Job item: Every line below needs to be reproduced exactly.

[Collected data entries]
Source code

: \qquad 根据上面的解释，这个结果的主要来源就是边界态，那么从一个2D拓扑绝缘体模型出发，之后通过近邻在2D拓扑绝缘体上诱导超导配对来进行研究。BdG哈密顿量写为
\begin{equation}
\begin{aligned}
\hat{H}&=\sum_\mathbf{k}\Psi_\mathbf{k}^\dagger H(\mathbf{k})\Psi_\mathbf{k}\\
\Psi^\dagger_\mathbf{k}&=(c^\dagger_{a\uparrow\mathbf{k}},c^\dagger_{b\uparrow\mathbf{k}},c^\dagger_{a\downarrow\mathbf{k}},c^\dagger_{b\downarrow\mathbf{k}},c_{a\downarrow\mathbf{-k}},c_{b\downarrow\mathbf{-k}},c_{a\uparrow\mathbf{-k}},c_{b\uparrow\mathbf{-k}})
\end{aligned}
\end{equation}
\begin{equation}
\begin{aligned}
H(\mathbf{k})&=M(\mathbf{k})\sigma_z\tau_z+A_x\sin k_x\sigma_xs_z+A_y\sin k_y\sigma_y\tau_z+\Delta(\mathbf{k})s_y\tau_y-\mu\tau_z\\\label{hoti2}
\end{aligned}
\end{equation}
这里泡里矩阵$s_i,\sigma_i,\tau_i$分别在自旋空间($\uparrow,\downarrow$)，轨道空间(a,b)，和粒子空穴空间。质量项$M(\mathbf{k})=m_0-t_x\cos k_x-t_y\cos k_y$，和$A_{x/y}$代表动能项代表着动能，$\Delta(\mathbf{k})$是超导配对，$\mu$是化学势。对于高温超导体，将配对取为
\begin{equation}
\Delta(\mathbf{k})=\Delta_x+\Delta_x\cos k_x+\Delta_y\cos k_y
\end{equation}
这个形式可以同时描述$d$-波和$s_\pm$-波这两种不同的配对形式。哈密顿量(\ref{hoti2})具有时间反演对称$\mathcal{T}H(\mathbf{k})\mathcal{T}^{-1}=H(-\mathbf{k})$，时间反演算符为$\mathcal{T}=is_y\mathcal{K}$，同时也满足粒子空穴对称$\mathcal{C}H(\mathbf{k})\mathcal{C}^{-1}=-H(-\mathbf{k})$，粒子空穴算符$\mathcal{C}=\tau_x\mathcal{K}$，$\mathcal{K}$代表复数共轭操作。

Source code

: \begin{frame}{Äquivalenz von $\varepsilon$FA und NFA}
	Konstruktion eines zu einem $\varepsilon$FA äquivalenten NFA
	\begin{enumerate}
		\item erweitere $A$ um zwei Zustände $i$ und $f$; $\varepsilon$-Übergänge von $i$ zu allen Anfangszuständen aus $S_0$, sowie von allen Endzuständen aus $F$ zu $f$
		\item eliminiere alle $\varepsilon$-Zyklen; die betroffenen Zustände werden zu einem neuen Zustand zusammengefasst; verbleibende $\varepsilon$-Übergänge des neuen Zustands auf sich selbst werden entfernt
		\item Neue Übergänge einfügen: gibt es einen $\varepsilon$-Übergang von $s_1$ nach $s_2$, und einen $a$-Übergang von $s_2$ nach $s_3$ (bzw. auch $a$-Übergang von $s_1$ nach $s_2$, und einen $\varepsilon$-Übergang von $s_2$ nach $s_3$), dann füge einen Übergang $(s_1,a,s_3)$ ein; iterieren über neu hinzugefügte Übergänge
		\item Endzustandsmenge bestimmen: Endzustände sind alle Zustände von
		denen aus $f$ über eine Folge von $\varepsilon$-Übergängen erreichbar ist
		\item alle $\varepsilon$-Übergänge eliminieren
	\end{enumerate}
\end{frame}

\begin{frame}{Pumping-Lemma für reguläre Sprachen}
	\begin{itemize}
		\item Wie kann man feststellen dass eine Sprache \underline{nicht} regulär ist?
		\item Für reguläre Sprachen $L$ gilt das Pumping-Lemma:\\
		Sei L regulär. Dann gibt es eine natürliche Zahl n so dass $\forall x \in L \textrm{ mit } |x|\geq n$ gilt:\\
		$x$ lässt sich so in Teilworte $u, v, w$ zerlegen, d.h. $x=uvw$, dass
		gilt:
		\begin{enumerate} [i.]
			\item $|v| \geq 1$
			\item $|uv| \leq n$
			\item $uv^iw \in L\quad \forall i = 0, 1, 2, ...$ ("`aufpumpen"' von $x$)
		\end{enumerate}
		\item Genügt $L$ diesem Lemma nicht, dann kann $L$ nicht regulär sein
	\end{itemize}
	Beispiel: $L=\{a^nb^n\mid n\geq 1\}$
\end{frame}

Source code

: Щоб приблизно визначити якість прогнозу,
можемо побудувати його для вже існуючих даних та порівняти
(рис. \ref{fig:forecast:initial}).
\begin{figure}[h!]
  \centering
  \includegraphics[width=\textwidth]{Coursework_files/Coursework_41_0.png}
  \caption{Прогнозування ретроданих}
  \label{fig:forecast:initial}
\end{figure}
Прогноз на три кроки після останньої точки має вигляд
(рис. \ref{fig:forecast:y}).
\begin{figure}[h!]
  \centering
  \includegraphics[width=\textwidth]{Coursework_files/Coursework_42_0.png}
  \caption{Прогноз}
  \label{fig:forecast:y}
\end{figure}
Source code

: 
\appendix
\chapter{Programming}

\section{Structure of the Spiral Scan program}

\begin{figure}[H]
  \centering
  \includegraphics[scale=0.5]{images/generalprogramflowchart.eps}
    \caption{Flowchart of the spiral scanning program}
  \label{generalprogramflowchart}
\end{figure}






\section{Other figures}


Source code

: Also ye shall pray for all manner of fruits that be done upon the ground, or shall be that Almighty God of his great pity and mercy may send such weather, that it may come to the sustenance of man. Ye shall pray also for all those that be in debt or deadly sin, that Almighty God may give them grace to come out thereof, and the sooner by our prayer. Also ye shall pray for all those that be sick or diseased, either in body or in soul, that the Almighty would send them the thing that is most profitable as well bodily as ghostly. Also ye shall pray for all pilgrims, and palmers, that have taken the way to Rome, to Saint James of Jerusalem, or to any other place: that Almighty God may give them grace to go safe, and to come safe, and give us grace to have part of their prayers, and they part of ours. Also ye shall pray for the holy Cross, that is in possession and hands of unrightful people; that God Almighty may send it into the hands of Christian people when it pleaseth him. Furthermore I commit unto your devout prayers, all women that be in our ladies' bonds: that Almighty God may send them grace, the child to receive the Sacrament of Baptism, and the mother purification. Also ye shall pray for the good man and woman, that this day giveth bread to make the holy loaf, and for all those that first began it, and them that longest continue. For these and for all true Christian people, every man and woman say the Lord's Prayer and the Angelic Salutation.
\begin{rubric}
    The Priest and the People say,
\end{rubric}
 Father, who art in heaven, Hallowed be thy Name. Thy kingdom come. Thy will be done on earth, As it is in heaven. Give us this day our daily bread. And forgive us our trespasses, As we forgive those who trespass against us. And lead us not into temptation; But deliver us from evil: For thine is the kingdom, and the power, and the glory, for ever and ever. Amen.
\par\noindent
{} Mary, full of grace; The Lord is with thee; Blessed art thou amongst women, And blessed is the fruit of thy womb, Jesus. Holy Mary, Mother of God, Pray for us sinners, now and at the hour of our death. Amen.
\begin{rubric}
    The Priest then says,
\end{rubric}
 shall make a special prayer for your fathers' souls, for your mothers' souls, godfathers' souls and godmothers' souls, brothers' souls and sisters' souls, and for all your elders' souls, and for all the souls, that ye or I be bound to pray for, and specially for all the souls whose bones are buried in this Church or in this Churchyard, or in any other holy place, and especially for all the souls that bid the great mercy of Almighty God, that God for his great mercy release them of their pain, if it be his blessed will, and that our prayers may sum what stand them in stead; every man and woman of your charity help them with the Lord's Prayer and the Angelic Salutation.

Solved exercise:
Source code

: \qquad 根据上面的解释，这个结果的主要来源就是边界态，那么从一个2D拓扑绝缘体模型出发，之后通过近邻在2D拓扑绝缘体上诱导超导配对来进行研究。BdG哈密顿量写为
\begin{equation}
\begin{aligned}
\hat{H}&=\sum_\mathbf{k}\Psi_\mathbf{k}^\dagger H(\mathbf{k})\Psi_\mathbf{k}\\
\Psi^\dagger_\mathbf{k}&=(c^\dagger_{a\uparrow\mathbf{k}},c^\dagger_{b\uparrow\mathbf{k}},c^\dagger_{a\downarrow\mathbf{k}},c^\dagger_{b\downarrow\mathbf{k}},c_{a\downarrow\mathbf{-k}},c_{b\downarrow\mathbf{-k}},c_{a\uparrow\mathbf{-k}},c_{b\uparrow\mathbf{-k}})
\end{aligned}
\end{equation}
\begin{equation}
\begin{aligned}
H(\mathbf{k})&=M(\mathbf{k})\sigma_z\tau_z+A_x\sin k_x\sigma_xs_z+A_y\sin k_y\sigma_y\tau_z+\Delta(\mathbf{k})s_y\tau_y-\mu\tau_z\\\label{hoti2}
\end{aligned}
\end{equation}
这里泡里矩阵$s_i,\sigma_i,\tau_i$分别在自旋空间($\uparrow,\downarrow$)，轨道空间(a,b)，和粒子空穴空间。质量项$M(\mathbf{k})=m_0-t_x\cos k_x-t_y\cos k_y$，和$A_{x/y}$代表动能项代表着动能，$\Delta(\mathbf{k})$是超导配对，$\mu$是化学势。对于高温超导体，将配对取为
\begin{equation}
\Delta(\mathbf{k})=\Delta_x+\Delta_x\cos k_x+\Delta_y\cos k_y
\end{equation}
这个形式可以同时描述$d$-波和$s_\pm$-波这两种不同的配对形式。哈密顿量(\ref{hoti2})具有时间反演对称$\mathcal{T}H(\mathbf{k})\mathcal{T}^{-1}=H(-\mathbf{k})$，时间反演算符为$\mathcal{T}=is_y\mathcal{K}$，同时也满足粒子空穴对称$\mathcal{C}H(\mathbf{k})\mathcal{C}^{-1}=-H(-\mathbf{k})$，粒子空穴算符$\mathcal{C}=\tau_x\mathcal{K}$，$\mathcal{K}$代表复数共轭操作。

Source code

: \begin{frame}{Äquivalenz von $\varepsilon$FA und NFA}
	Konstruktion eines zu einem $\varepsilon$FA äquivalenten NFA
	\begin{enumerate}
		\item erweitere $A$ um zwei Zustände $i$ und $f$; $\varepsilon$-Übergänge von $i$ zu allen Anfangszuständen aus $S_0$, sowie von allen Endzuständen aus $F$ zu $f$
		\item eliminiere alle $\varepsilon$-Zyklen; die betroffenen Zustände werden zu einem neuen Zustand zusammengefasst; verbleibende $\varepsilon$-Übergänge des neuen Zustands auf sich selbst werden entfernt
		\item Neue Übergänge einfügen: gibt es einen $\varepsilon$-Übergang von $s_1$ nach $s_2$, und einen $a$-Übergang von $s_2$ nach $s_3$ (bzw. auch $a$-Übergang von $s_1$ nach $s_2$, und einen $\varepsilon$-Übergang von $s_2$ nach $s_3$), dann füge einen Übergang $(s_1,a,s_3)$ ein; iterieren über neu hinzugefügte Übergänge
		\item Endzustandsmenge bestimmen: Endzustände sind alle Zustände von
		denen aus $f$ über eine Folge von $\varepsilon$-Übergängen erreichbar ist
		\item alle $\varepsilon$-Übergänge eliminieren
	\end{enumerate}
\end{frame}

\begin{frame}{Pumping-Lemma für reguläre Sprachen}
	\begin{itemize}
		\item Wie kann man feststellen dass eine Sprache \underline{nicht} regulär ist?
		\item Für reguläre Sprachen $L$ gilt das Pumping-Lemma:\\
		Sei L regulär. Dann gibt es eine natürliche Zahl n so dass $\forall x \in L \textrm{ mit } |x|\geq n$ gilt:\\
		$x$ lässt sich so in Teilworte $u, v, w$ zerlegen, d.h. $x=uvw$, dass
		gilt:
		\begin{enumerate} [i.]
			\item $|v| \geq 1$
			\item $|uv| \leq n$
			\item $uv^iw \in L\quad \forall i = 0, 1, 2, ...$ ("`aufpumpen"' von $x$)
		\end{enumerate}
		\item Genügt $L$ diesem Lemma nicht, dann kann $L$ nicht regulär sein
	\end{itemize}
	Beispiel: $L=\{a^nb^n\mid n\geq 1\}$
\end{frame}

Source code

: Щоб приблизно визначити якість прогнозу,
можемо побудувати його для вже існуючих даних та порівняти
(рис. \ref{fig:forecast:initial}).
\begin{figure}[h!]
  \centering
  \includegraphics[width=\textwidth]{Coursework_files/Coursework_41_0.png}
  \caption{Прогнозування ретроданих}
  \label{fig:forecast:initial}
\end{figure}
Прогноз на три кроки після останньої точки має вигляд
(рис. \ref{fig:forecast:y}).
\begin{figure}[h!]
  \centering
  \includegraphics[width=\textwidth]{Coursework_files/Coursework_42_0.png}
  \caption{Прогноз}
  \label{fig:forecast:y}
\end{figure}
Source code

: 
\appendix
\chapter{Programming}

\section{Structure of the Spiral Scan program}

\begin{figure}[H]
  \centering
  \includegraphics[scale=0.5]{images/generalprogramflowchart.eps}
    \caption{Flowchart of the spiral scanning program}
  \label{generalprogramflowchart}
\end{figure}






\section{Other figures}


Source code

: Also ye shall pray for all manner of fruits that be done upon the ground, or shall be that Almighty God of his great pity and mercy may send such weather, that it may come to the sustenance of man. Ye shall pray also for all those that be in debt or deadly sin, that Almighty God may give them grace to come out thereof, and the sooner by our prayer. Also ye shall pray for all those that be sick or diseased, either in body or in soul, that the Almighty would send them the thing that is most profitable as well bodily as ghostly. Also ye shall pray for all pilgrims, and palmers, that have taken the way to Rome, to Saint James of Jerusalem, or to any other place: that Almighty God may give them grace to go safe, and to come safe, and give us grace to have part of their prayers, and they part of ours. Also ye shall pray for the holy Cross, that is in possession and hands of unrightful people; that God Almighty may send it into the hands of Christian people when it pleaseth him. Furthermore I commit unto your devout prayers, all women that be in our ladies' bonds: that Almighty God may send them grace, the child to receive the Sacrament of Baptism, and the mother purification. Also ye shall pray for the good man and woman, that this day giveth bread to make the holy loaf, and for all those that first began it, and them that longest continue. For these and for all true Christian people, every man and woman say the Lord's Prayer and the Angelic Salutation.
\begin{rubric}
    The Priest and the People say,
\end{rubric}
 Father, who art in heaven, Hallowed be thy Name. Thy kingdom come. Thy will be done on earth, As it is in heaven. Give us this day our daily bread. And forgive us our trespasses, As we forgive those who trespass against us. And lead us not into temptation; But deliver us from evil: For thine is the kingdom, and the power, and the glory, for ever and ever. Amen.
\par\noindent
{} Mary, full of grace; The Lord is with thee; Blessed art thou amongst women, And blessed is the fruit of thy womb, Jesus. Holy Mary, Mother of God, Pray for us sinners, now and at the hour of our death. Amen.
\begin{rubric}
    The Priest then says,
\end{rubric}
 shall make a special prayer for your fathers' souls, for your mothers' souls, godfathers' souls and godmothers' souls, brothers' souls and sisters' souls, and for all your elders' souls, and for all the souls, that ye or I be bound to pray for, and specially for all the souls whose bones are buried in this Church or in this Churchyard, or in any other holy place, and especially for all the souls that bid the great mercy of Almighty God, that God for his great mercy release them of their pain, if it be his blessed will, and that our prayers may sum what stand them in stead; every man and woman of your charity help them with the Lord's Prayer and the Angelic Salutation.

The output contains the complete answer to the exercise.